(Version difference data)

%%

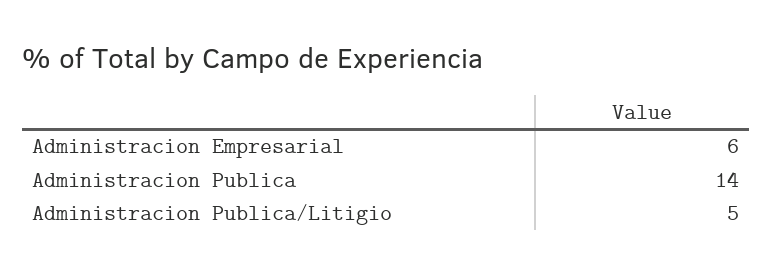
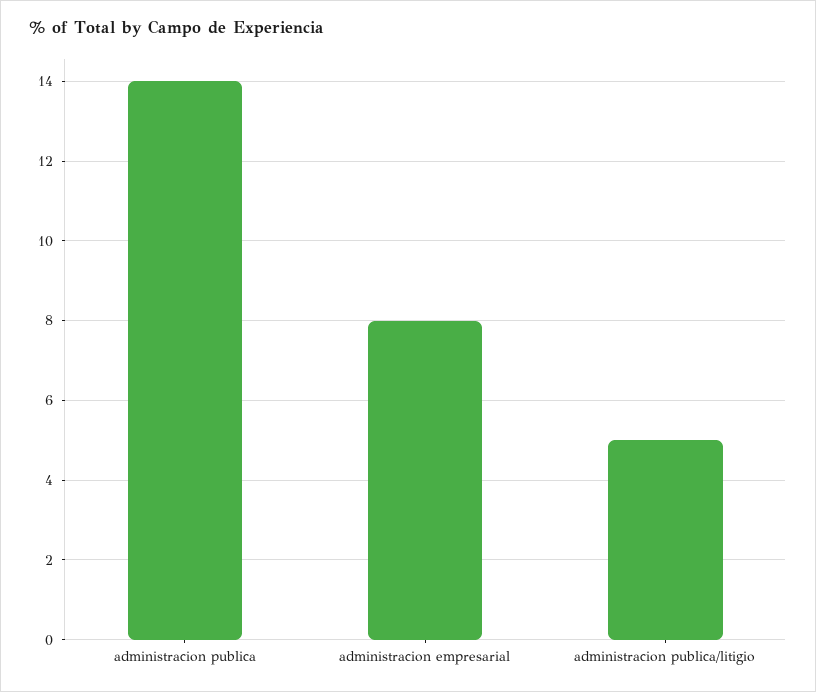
  {
-   "Administracion Empresarial": 6,
+   "Administracion Empresarial": 8,
    "Administracion Publica": 14,
    "Administracion Publica/Litigio": 5
  }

%%

**Request**. A faithful copy of all the records is required, with the pictures left out.

**Final answer**.
  {
-   "Administracion Empresarial": 6,
+   "Administracion Empresarial": 8,
    "Administracion Publica": 14,
    "Administracion Publica/Litigio": 5
  }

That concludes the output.